**Prompt A**
In the recumbent cycling forum thread, what did MsM say made it easier to relinquish control to the captain on the back-to-back tandem?
**Prompt B**
Extend the recumbent cycling forum thread from its last line.
[start of Extract to read]
Don't know whether I would want to be on the front of one going downhill at speed with no controls, though 

MsM tried stoking a back-to-back recumbent tandem last week and found it very enjoyable - she preferred _not_ being able to see ahead, because she could relinquish control to the captain more easily. And communication is easy with the riders' heads close together. That's the sort of tandem we will get - one day...


----------



## Arch (27 Aug 2008)

NickM said:


> You haven't seen me, then! I ride around looking like this



Surely you mean 

I had a go on the Ice Bike at the weekend, I think the first SWB two wheeler I've ridden, lovely it was, after a dozen or so false starts where I failed to get the my second foot up to the pedal. But once I got going, it felt fine, even at a touch too big for me.


----------



## wafflycat (27 Aug 2008)

Ben Lovejoy said:


> Hard to be unaware, given the number of comments the TRICE attracts. :-) I'm still not 100% used to teenagers saying 'Cool!' and meaning it, though!
> 
> Ben



Indeed. 'Tis true.


----------



## Auntie Helen (28 Aug 2008)
[end of Extract to read]
[start of Listed records]
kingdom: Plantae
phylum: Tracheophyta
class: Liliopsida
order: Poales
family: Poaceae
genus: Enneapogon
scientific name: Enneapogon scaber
[end of Listed records]
[start of Listed records]
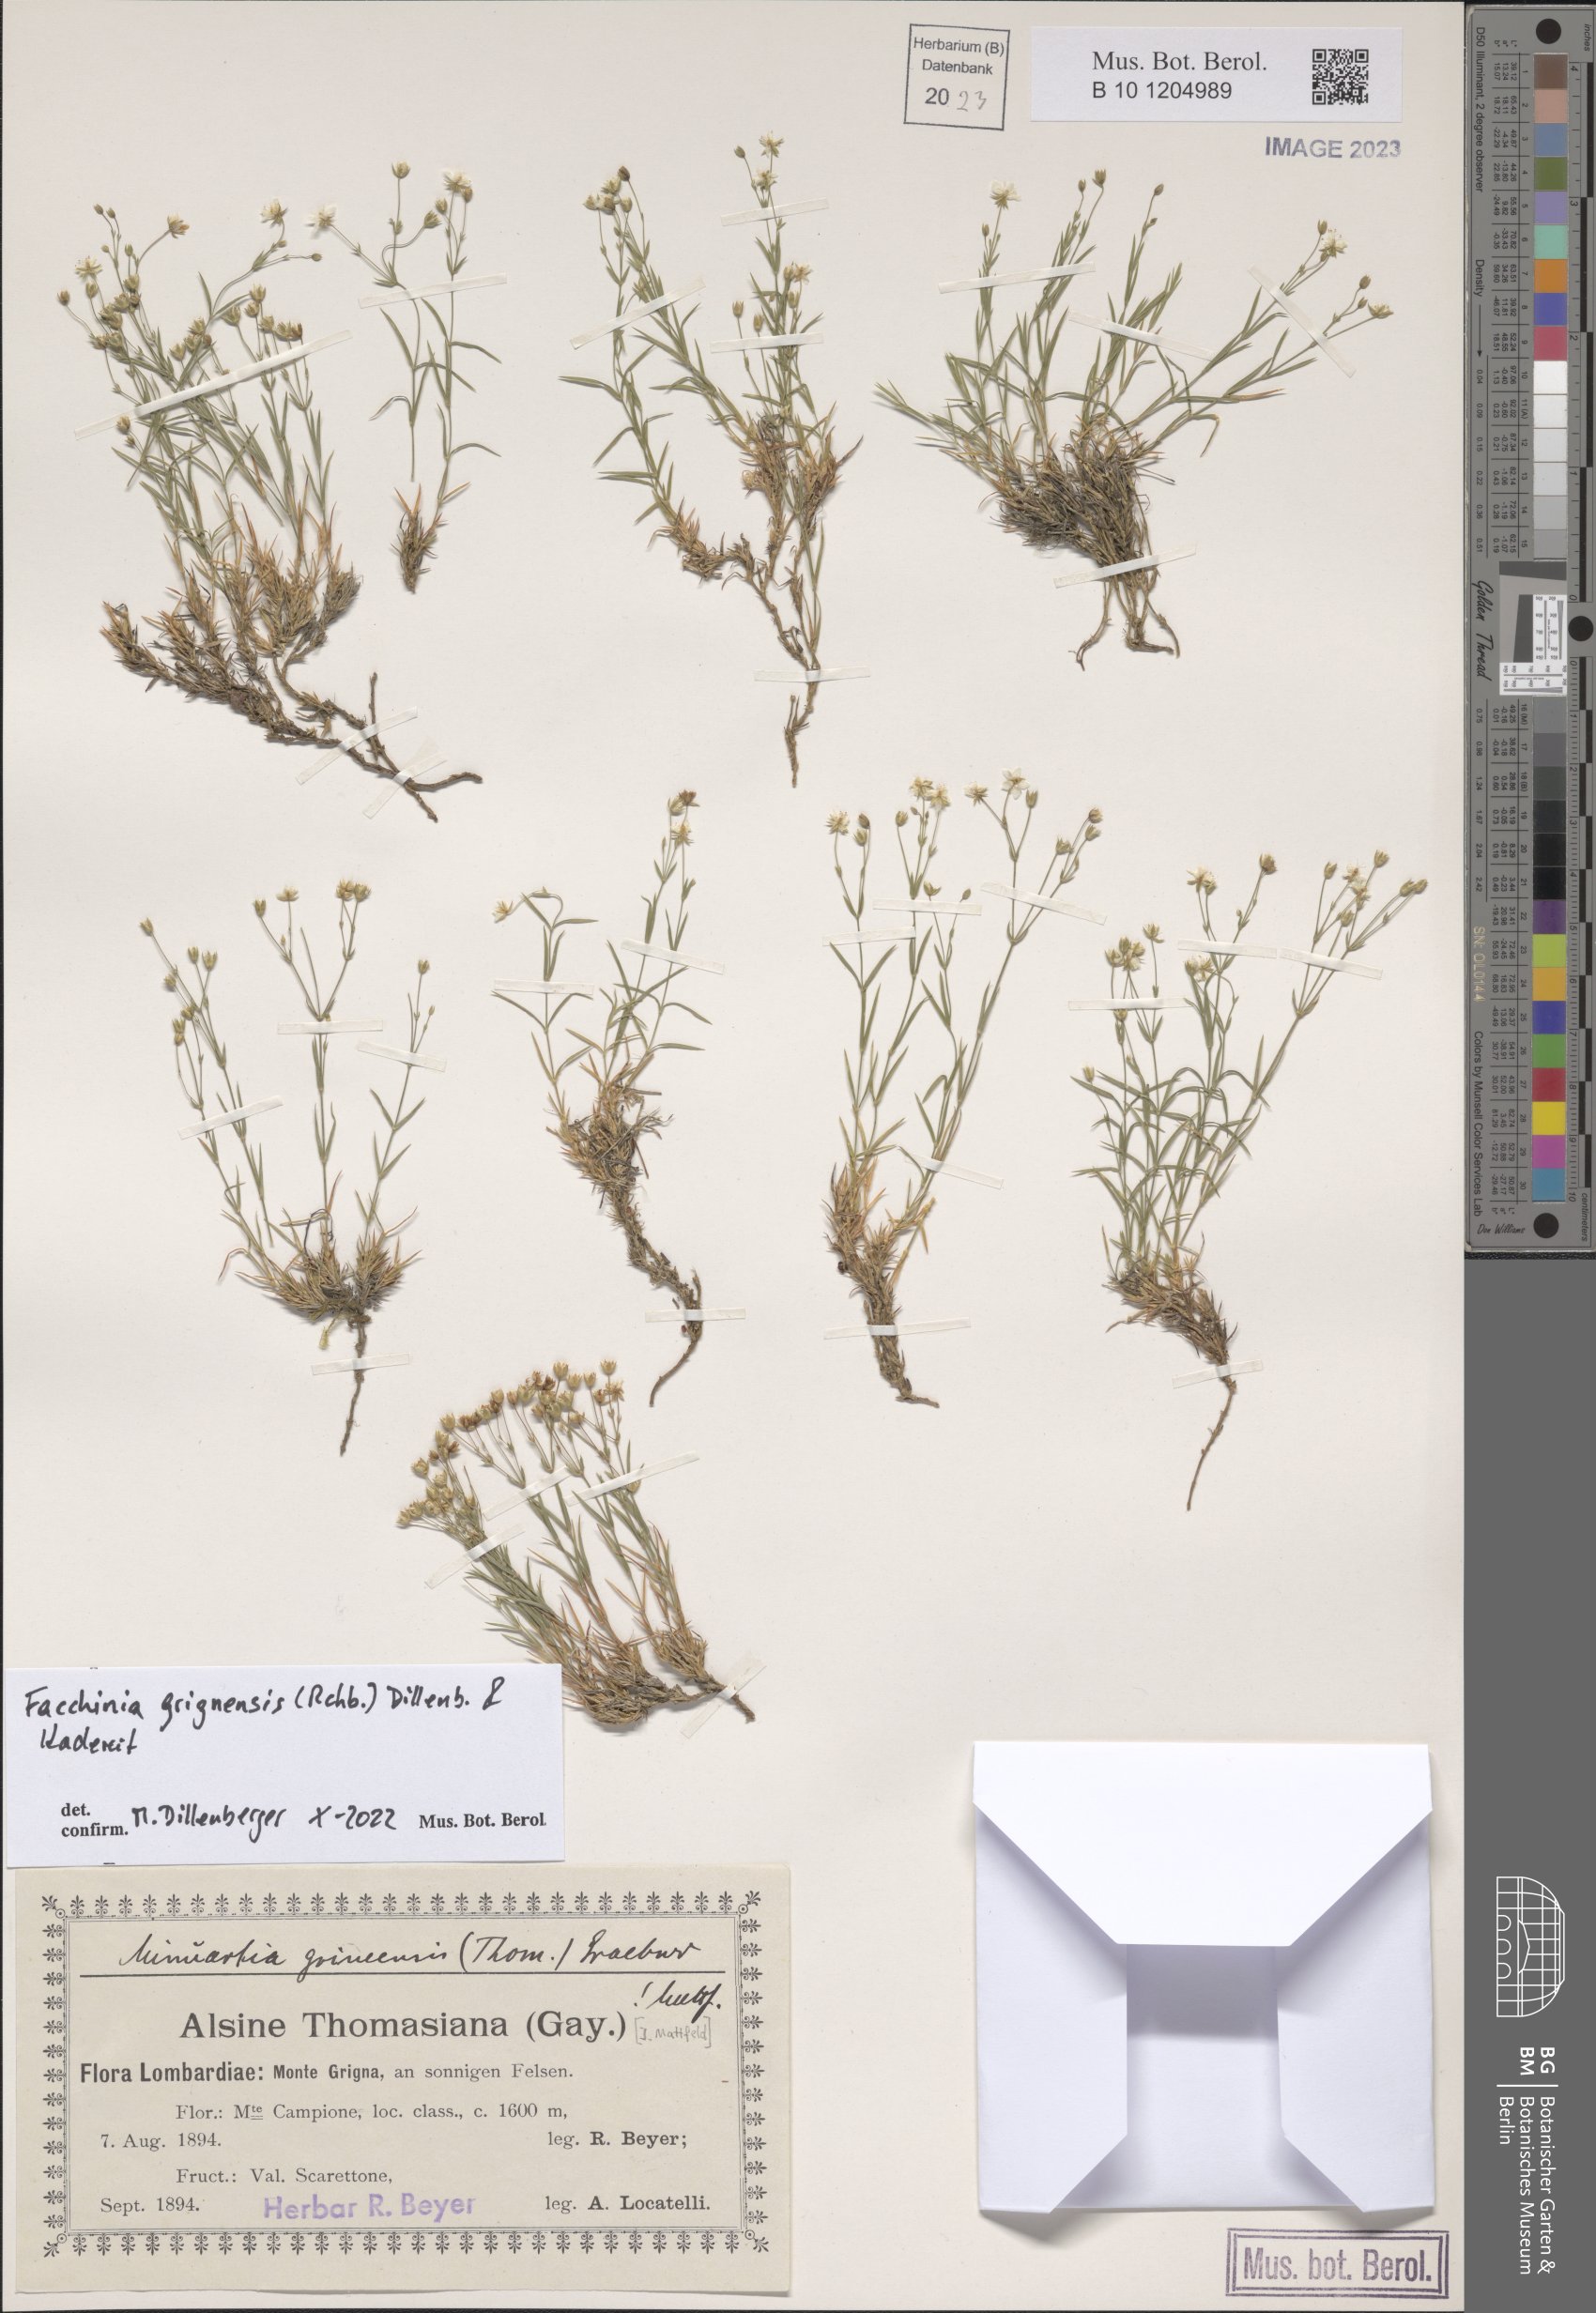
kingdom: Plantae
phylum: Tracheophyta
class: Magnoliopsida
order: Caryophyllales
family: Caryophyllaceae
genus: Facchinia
[end of Listed records]
**Final answer A**
Not being able to see ahead.

**Final answer B**
I rather like the attention - not because I like being stared at but because it's clear that young people find recumbent trikes really cool and anything to encourage people to do more cycling is good. I find that lots of people shout at me (builders saying 'pedal faster, love' as my Trice goes uphill like treacle) and I do get some people laughing but overall it's very good natured. Sometimes people shout as they drive past which can be a bit offputting. I'm getting used to it, though, but I always try to take time to chat to interested young people, usually on their hugely expensive but rather inappropriate mountain bikes, and am glad that they seem to think my bike is cool because, just maybe, it might make them view their bikes as more than just a fashion accessory.


----------



## byegad (28 Aug 2008)

Yes, 57 and cool does it for me too. Most unexpected!


----------



## xpc316e (31 Aug 2008)

On a recent French holiday I was disappointed by how many cyclosportif riders refused to acknowledge my cheery 'Bonjour'. A few did respond though, as did little old ladies out to get their bread. Lots of folk did want to get into conversation when I stopped, but my French is rather limited when it comes to discussing 'bents though. I do rather enjoy the attention I get - it's good to bring a bit of levity into peoples' lives. I even like the attention the bike gets when it's on the roofrack.


----------



## wafflycat (1 Sep 2008)

Arch said:


> Surely you mean



One of the pet names I have for my IceT is 'smilemobile' It is sheer fun


----------



## Riding in Circles (1 Sep 2008)

I was out cycling with my daughter on Saturday, both of us on trikes, we had a great day. Lots of attention from people and all positive, my daughter had a severe case of trikers grin which made me an extremely smug dad.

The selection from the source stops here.